### Fragmento seleccionado
# # #
Esta mujer era invisible, estaba encerrada en la cárcel de su impureza (es decir, de la impureza y falta de palabra que habían impuesto sobre ellas los varones “falsamente religiosos” de un judaísmo de ley o de un cristianismo de derecho de varones), sin que nadie pudiera tocarla, ni ella tocar a nadie, bajo amenaza de fuerte condena. Por eso ha venido a escondidas, con miedo, pues quien la viera podía castigarla (5, 27). Pero Jesús se ha dejado tocar, y quiere decir ante todos lo que ha pasado, haciendo que ella pueda romper ese ocultamiento vergonzoso, hecho de represiones exteriores y miedos internos, que ahora podrá ya superar abiertamente.
Una mujer que cuenta toda la verdad (5, 32-34)
32 Pero él (Jesús) miraba alrededor para ver quién lo había hecho. 33 Pero la mujer, temerosa y temblorosa, conociendo lo que le había pasado, vino y se postró ante él y le dijo toda la verdad34. Él le dijo: Hija, tu fe te ha salvado; vete en paz y queda curada de tu flagelo [9].
# # #
### Datos para revisar
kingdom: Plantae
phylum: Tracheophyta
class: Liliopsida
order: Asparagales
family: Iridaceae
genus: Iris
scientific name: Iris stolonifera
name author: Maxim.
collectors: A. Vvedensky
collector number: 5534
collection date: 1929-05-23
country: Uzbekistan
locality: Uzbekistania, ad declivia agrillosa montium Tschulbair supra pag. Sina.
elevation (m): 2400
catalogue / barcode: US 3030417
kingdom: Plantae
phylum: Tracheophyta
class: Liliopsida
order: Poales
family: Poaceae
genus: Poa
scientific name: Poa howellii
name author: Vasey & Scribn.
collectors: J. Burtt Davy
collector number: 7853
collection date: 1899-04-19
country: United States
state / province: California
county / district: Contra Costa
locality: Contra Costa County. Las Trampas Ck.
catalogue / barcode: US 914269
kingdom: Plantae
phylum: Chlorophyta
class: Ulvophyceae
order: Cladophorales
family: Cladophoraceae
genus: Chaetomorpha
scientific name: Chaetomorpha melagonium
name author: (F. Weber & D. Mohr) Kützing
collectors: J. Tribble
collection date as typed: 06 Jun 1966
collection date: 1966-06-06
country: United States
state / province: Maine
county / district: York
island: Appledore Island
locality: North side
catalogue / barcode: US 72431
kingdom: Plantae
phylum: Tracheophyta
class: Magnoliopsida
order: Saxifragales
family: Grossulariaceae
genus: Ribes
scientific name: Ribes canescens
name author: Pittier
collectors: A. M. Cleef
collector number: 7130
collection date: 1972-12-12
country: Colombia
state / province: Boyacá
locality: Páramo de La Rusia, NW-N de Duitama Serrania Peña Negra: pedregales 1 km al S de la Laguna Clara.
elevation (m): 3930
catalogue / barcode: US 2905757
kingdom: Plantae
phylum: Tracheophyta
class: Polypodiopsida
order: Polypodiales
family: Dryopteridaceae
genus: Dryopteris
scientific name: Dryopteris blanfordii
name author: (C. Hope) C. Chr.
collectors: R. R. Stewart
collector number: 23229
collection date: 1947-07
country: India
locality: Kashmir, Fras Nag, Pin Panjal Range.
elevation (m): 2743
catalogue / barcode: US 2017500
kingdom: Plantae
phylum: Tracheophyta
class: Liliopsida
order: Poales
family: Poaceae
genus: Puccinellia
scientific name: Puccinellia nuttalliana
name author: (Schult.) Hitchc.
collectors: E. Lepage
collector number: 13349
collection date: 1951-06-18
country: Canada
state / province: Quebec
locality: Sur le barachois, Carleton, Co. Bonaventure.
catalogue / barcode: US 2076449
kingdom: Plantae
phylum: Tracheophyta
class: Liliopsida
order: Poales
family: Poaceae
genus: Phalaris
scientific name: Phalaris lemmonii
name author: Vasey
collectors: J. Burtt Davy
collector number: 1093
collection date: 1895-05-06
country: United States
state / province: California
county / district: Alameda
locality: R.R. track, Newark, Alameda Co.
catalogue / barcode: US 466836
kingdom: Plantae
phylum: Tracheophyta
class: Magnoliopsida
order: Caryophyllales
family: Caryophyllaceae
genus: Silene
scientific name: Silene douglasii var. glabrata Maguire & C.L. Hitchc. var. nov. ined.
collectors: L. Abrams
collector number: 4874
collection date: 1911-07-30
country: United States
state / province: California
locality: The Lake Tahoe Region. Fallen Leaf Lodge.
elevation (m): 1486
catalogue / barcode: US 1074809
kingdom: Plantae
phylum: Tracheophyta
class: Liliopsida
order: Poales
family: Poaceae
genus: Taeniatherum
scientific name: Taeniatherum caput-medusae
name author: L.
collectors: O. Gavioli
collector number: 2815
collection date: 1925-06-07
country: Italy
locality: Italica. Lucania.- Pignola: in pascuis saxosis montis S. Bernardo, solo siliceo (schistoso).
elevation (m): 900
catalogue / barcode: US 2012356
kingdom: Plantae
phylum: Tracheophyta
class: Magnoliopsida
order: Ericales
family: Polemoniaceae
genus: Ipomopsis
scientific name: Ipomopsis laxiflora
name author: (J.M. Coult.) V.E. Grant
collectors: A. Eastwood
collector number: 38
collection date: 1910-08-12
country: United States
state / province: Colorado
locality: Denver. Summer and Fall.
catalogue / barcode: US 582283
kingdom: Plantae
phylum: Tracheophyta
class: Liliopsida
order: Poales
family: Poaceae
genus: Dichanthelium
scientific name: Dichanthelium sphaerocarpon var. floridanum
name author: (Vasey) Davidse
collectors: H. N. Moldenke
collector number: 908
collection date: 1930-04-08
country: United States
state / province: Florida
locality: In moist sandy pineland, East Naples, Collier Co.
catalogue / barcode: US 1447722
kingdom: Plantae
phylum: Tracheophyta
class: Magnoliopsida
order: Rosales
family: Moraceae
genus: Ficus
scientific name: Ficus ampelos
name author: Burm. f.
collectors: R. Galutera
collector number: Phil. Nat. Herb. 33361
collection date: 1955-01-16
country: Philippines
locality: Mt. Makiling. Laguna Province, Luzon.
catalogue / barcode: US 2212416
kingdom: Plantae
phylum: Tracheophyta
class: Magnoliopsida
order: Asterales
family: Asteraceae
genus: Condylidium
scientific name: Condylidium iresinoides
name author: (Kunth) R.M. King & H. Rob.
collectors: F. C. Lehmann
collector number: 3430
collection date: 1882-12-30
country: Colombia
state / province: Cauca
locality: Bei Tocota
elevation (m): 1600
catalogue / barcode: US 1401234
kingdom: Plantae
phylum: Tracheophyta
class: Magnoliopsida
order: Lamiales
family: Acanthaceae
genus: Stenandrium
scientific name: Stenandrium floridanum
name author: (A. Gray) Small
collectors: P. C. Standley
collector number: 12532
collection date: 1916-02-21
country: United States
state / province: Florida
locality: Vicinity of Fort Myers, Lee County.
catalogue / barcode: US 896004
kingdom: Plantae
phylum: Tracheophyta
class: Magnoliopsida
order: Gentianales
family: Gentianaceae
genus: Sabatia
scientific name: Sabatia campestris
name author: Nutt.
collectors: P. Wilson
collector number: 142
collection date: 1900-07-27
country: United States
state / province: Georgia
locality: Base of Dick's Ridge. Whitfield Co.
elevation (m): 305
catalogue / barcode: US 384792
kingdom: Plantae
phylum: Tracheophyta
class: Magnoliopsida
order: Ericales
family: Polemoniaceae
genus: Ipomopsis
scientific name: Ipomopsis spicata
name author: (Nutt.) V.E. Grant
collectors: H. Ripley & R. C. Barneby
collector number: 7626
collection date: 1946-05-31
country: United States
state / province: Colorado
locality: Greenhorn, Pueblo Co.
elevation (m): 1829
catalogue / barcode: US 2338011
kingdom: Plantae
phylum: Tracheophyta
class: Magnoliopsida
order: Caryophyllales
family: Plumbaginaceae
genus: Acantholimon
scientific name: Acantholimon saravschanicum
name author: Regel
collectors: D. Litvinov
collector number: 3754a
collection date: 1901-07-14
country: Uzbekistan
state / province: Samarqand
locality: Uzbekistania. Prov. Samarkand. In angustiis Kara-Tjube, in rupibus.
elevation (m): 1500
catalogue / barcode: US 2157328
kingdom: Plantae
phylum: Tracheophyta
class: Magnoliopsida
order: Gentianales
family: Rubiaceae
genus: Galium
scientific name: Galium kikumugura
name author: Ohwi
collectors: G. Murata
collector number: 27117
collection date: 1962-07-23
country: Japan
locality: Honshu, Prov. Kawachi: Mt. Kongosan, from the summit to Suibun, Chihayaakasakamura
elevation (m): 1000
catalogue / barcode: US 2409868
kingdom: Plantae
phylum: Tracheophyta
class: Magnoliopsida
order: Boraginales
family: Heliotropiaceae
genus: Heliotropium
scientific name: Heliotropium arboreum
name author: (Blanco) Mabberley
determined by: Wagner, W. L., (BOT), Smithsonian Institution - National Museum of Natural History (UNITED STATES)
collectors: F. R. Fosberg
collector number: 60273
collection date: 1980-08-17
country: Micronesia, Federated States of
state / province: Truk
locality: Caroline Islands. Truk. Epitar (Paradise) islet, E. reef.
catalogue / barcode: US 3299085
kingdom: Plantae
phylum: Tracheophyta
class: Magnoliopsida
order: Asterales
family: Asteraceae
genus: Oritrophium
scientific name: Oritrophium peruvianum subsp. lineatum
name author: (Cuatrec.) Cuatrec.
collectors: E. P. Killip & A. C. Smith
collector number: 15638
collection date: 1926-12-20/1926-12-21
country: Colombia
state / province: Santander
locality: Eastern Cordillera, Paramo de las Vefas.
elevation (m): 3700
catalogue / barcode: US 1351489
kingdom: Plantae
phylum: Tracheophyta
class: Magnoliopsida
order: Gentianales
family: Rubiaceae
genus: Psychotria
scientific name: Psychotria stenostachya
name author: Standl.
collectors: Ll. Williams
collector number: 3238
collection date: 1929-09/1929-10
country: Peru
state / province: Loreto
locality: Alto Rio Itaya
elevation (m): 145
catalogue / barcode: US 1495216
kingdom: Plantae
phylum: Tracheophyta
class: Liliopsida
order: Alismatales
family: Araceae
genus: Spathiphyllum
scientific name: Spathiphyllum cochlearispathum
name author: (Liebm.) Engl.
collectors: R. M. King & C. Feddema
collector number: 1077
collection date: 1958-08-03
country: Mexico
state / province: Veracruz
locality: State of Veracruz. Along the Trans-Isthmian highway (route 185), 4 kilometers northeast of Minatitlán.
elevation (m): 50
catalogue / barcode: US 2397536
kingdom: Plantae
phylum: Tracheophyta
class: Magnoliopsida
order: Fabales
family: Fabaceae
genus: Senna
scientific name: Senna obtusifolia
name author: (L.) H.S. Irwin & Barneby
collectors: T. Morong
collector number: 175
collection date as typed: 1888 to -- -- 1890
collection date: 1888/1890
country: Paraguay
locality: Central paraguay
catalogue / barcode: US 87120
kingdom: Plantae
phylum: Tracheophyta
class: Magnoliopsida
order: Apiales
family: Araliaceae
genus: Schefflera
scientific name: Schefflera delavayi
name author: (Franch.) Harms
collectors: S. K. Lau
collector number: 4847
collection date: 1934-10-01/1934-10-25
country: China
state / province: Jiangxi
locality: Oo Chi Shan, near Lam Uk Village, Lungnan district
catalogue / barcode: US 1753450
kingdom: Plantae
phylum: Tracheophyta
# # #
### Tareas a realizar
1) Responde, según el fragmento sobre la mujer curada por Jesús:
(a) ¿De qué manera vino la mujer?
(b) ¿Qué hacía Jesús para ver quién lo había hecho?
(c) ¿Con qué palabra se dirige Jesús a la mujer?
2) Reproduce del fragmento seleccionado el texto que empieza con "32 Pero él (Jesús)" y sigue hasta "tu flagelo [9].".
Para resolver este ejercicio no hace falta consultar los registros.

### Respuestas del ejercicio
1)
(a) A escondidas, con miedo.
(b) Miraba alrededor.
(c) Con la palabra «Hija».

2)
32 Pero él (Jesús) miraba alrededor para ver quién lo había hecho. 33 Pero la mujer, temerosa y temblorosa, conociendo lo que le había pasado, vino y se postró ante él y le dijo toda la verdad34. Él le dijo: Hija, tu fe te ha salvado; vete en paz y queda curada de tu flagelo [9].